▸ **Explorar o material**:
a. De acordo com o texto, em que ano os médicos diagnosticaram em alguns soldados a perturbação chamada "nostalgia"?
b. Enumere tudo aquilo a que, segundo o texto, não há regresso.
c. Indique se cada afirmação está de acordo com o texto: (i) No mundo criado existem três habitantes diferentes. (ii) O habitante de olhar vazio tem a dor como companheira. (iii) Quando a guerra acontece dentro de nós, há palavras de conforto.

▸ **Texto**:
****************

Neste meu mundo que criei, existem dois habitantes diferentes. Há aquele que carrega todos os fantasmas e vive tragédias criadas por si e para si. É aquele de olhar vazio e que traz como fiel companheira a sua dor. E depois há o outro, de sorriso no rosto. Aquele que as pessoas gostam de ver. "Gosto de te ver com esse teu novo ar." - comentam. Mas qual dos dois será real? É que eu sinto que sou uma farsa. Que por detrás desta máscara de químicos não passo de um fantasma.
Vieste gradualmente como se nada nem ninguém o fizesse prever. Colocaste-te á minha porta, e eu sem janelas por onde sair. Encobriste-me por completo e deste-me tudo o que carregavas. Vieste gradualmente, e gradualmente terei agora que te enfrentar...de novo!
"Em 1678 médicos diagnosticaram uma perturbação mental de que sofriam alguns soldados como 'nostalgia' - um desejo de voltar ao passado."
A realidade dura de uma guerra é que não há regresso ao passado. Não há regresso a tudo aquilo que se era e que não se volta a ser. Não há regresso a essa inocência. É um ponto de mudança. Tudo o que é perdido, é perdido para sempre. E quando essa guerra acontece dentro de nós, não há palavras de conforto. Não há palavras de perdão. Estará então esta guerra a valer a pena? Onde me levará este 'tiro no escuro'?

****************

▸ **Dados fornecidos**:
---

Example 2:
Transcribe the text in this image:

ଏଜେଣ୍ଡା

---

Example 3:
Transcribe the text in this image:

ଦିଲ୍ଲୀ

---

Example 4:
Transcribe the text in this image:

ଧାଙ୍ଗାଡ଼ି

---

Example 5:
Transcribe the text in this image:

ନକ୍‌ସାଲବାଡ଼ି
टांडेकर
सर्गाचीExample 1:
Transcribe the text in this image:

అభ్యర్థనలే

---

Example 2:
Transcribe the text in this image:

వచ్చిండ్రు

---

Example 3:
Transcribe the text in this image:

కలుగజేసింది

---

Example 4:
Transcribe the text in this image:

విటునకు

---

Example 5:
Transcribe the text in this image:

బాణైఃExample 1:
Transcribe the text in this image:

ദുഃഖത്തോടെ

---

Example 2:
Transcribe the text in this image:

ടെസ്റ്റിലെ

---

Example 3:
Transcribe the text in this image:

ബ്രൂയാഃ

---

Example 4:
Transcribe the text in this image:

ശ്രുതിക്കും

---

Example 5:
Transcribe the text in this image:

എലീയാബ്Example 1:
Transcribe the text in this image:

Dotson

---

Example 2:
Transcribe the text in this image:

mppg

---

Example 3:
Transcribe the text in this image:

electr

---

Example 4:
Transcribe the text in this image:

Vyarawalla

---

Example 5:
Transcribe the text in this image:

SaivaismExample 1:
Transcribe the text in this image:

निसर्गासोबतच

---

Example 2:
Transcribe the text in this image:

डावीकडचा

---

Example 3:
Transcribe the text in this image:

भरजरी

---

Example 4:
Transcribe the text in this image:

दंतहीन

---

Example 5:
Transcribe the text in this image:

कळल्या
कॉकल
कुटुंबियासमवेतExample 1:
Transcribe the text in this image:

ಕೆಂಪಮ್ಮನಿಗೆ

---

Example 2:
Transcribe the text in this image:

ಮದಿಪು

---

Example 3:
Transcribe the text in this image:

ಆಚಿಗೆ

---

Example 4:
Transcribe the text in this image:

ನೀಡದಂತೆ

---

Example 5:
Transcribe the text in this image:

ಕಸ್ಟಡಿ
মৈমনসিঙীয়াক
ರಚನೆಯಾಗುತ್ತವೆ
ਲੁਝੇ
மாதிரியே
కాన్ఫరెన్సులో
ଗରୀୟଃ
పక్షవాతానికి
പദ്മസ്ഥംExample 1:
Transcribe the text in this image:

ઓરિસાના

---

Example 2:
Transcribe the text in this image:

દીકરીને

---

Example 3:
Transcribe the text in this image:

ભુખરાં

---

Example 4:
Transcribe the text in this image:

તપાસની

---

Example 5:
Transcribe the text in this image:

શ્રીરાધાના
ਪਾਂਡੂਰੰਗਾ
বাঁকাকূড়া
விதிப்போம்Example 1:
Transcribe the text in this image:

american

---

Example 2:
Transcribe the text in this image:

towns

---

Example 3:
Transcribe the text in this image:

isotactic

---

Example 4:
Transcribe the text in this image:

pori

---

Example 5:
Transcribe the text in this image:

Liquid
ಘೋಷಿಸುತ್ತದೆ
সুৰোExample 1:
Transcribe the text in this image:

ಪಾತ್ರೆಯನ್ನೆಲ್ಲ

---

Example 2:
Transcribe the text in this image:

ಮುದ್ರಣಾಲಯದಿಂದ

****************

▸ **Respostas**:
a. Em 1678.

b. Ao passado; a tudo aquilo que se era e que não se volta a ser; a essa inocência.

c.
(i) Não: "existem dois habitantes diferentes".
(ii) Sim: "traz como fiel companheira a sua dor".
(iii) Não: "não há palavras de conforto".